Tuesday, Maripat drove me to MGH. Maripat recoiled when she saw the signs on the clinic door. I had forgotten about my visceral response, the first time I saw them. I had blood drawn for a type and cross-match and an IV installed. And we waited. And waited. And waited. I was interviewed by Dr. Ballom's new medical student, then she examined me. And we chatted about what to do next. We agreed that things had changed since our last meeting, and that I needed to have the CT scans that we had planned on scheduling in February or March as soon as possible.

No blood was forthcoming. I had apparently developed a lot of antibodies to proteins in other people's blood since the transfusions of June. Finally, I agreed to return the next day. I needed to teach a class at 1:30 PM on Wednesday, so we would have to start as early as possible.

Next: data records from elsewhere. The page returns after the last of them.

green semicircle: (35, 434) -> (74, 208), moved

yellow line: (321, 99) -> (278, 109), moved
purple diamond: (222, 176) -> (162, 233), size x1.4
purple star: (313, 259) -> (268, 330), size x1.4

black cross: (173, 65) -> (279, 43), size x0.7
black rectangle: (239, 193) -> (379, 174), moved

I met John in the parking lot to Big Y at 5:30 AM. Traffic into Boston wasn't bad at 6:30, so we arrived at MGH at 7:00 AM, and got to the clinic before 7:15. John had to push me in a wheelchair as I knew that I wouldn't be able to walk that far. I directed him from building to building until we got there. He, too, wasn't pleased to see the sign on the door. I thought that he would prefer to eat, visit Padihershef the mummy, or even the medical museum, but he mostly stayed in the clinic waiting room, napping and looking at his ipad. I was surprised; he hates waiting rooms.

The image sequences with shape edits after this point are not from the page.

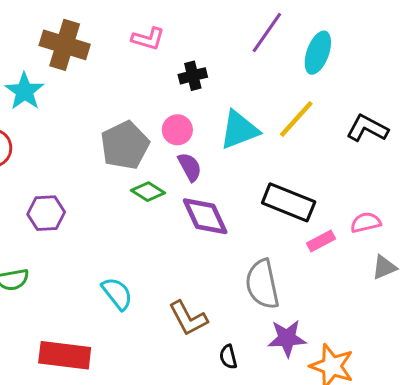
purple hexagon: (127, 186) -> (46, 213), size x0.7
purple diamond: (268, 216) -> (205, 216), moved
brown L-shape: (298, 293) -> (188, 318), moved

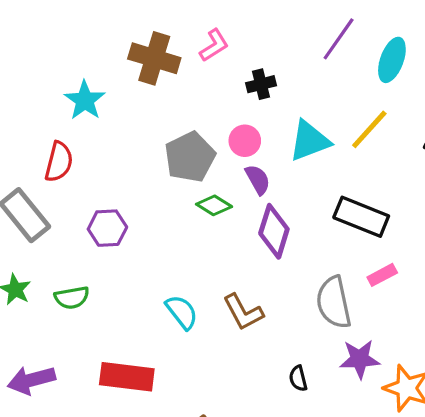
pink L-shape: (148, 39) -> (214, 45), turned -48
brown cross: (65, 45) -> (154, 58), moved
purple diamond: (205, 216) -> (274, 231), turned 42
pink rectangle: (321, 241) -> (382, 275), moved
brown L-shape: (188, 318) -> (243, 312), moved

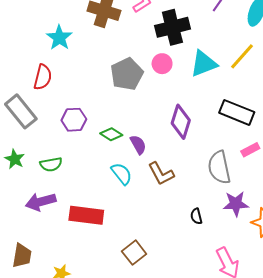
black cross: (261, 84) -> (172, 27), size x1.8
purple semicircle: (258, 180) -> (138, 145), moved
green diamond: (214, 205) -> (111, 134), moved
purple arrow: (31, 380) -> (41, 202), moved

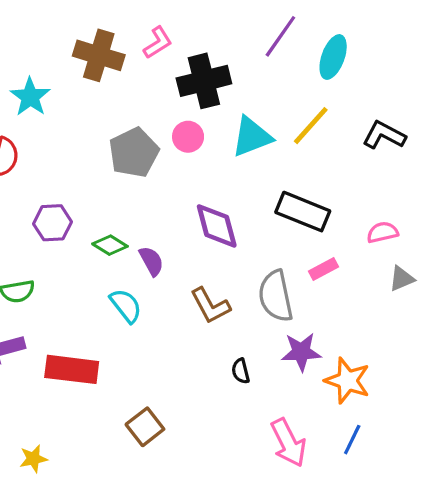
purple diamond: (181, 122) -> (217, 226), turned -32
brown L-shape: (161, 174) -> (210, 306), moved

I had an IV installed and more bloodwork was done. The blood, promised for 7:30 AM, didn't arrive until 8:45. Then, my IV line perforated my vein, so my nurse had to install a new one in the other arm. She had to slow down the rate of flow, so the transfusion took a longer than expected. The second unit of blood was also late. We didn't leave until 12:30, two hours later than we had planned. But I was able to walk to the car in the parking lot. I didn't make it to my 1:30 class but I taught my 2:30.

I still have the label of “aplastic anemia.” I'm getting ready for a new label. The CT scans next week may locate a lymph node that has been turned against me. I think I want a new label, “lymphoma”. I think I'm ready for it, now. I'm not sure that my insurance company will appreciate a new label. It doesn't matter. I'm changing insurance at the end of the year!